►
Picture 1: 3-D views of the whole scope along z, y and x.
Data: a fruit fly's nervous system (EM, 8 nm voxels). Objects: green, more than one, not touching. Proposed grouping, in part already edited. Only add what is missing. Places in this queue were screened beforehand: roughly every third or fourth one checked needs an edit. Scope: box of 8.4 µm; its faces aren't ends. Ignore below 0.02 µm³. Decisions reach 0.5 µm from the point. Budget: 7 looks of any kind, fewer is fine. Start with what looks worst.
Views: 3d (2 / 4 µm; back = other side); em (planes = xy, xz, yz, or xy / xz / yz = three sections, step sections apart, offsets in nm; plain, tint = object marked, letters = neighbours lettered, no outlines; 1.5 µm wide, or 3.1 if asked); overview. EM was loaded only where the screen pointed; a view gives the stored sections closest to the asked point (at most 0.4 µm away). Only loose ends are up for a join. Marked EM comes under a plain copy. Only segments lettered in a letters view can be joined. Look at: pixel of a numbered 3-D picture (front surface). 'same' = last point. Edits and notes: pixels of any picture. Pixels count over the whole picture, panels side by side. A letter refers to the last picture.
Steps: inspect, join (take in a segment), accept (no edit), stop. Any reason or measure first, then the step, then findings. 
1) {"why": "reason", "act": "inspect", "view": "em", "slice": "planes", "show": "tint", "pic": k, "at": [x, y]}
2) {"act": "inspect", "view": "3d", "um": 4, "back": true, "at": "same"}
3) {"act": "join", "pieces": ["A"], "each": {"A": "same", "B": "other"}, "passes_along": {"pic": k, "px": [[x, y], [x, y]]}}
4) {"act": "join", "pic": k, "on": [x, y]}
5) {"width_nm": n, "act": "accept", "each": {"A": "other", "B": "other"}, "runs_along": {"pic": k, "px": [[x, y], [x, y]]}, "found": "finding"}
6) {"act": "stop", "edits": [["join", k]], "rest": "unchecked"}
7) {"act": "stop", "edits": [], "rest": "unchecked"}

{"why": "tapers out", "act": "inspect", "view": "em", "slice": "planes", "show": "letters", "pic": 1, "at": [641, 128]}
◄
►
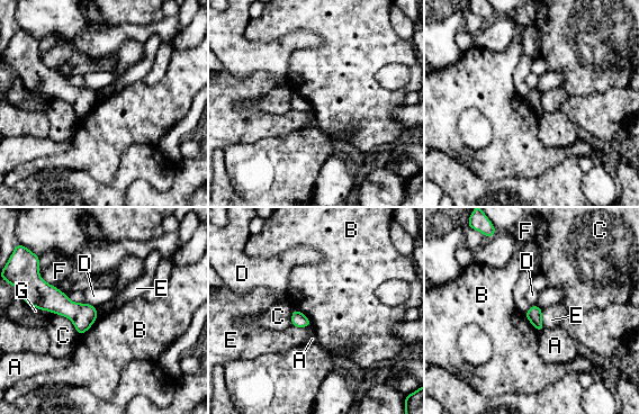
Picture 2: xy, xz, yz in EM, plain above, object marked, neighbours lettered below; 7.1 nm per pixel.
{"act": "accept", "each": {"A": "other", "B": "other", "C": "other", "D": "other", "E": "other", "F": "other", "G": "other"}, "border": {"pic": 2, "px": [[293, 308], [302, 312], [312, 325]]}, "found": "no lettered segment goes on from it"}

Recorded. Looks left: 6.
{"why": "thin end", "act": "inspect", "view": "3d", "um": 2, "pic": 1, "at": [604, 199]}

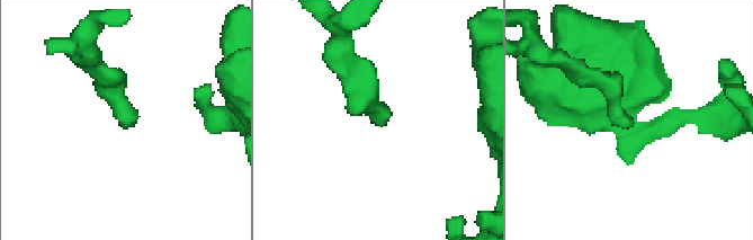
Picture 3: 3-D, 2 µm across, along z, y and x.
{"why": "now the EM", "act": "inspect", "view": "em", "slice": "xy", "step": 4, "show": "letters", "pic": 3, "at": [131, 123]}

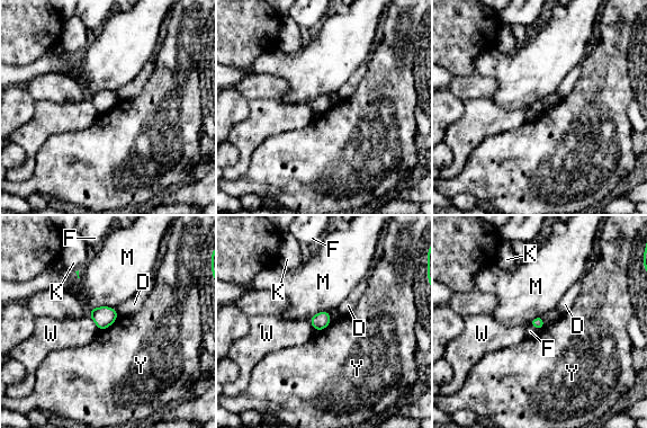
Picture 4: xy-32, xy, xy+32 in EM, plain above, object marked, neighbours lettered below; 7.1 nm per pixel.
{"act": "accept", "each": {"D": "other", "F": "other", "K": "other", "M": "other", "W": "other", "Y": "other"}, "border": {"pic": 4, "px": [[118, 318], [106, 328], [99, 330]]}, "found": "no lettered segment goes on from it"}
◄
►
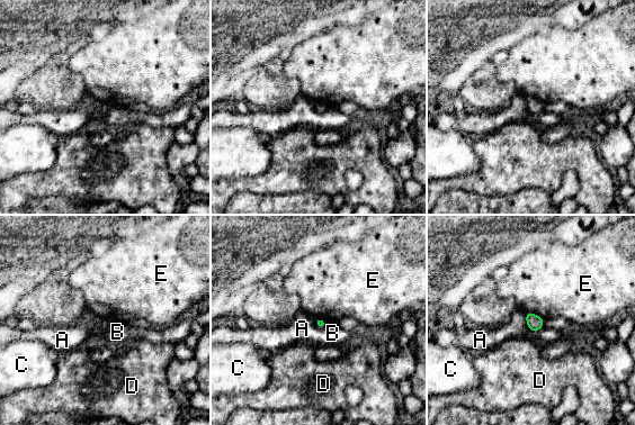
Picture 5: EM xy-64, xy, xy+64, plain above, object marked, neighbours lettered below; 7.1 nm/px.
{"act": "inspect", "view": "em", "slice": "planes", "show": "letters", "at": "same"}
◄
Which lines in the records above contain the word "reason"? Copy each one.

Steps: inspect, join (take in a segment), accept (no edit), stop. Any reason or measure first, then the step, then findings. 
1) {"why": "reason", "act": "inspect", "view": "em", "slice": "planes", "show": "tint", "pic": k, "at": [x, y]}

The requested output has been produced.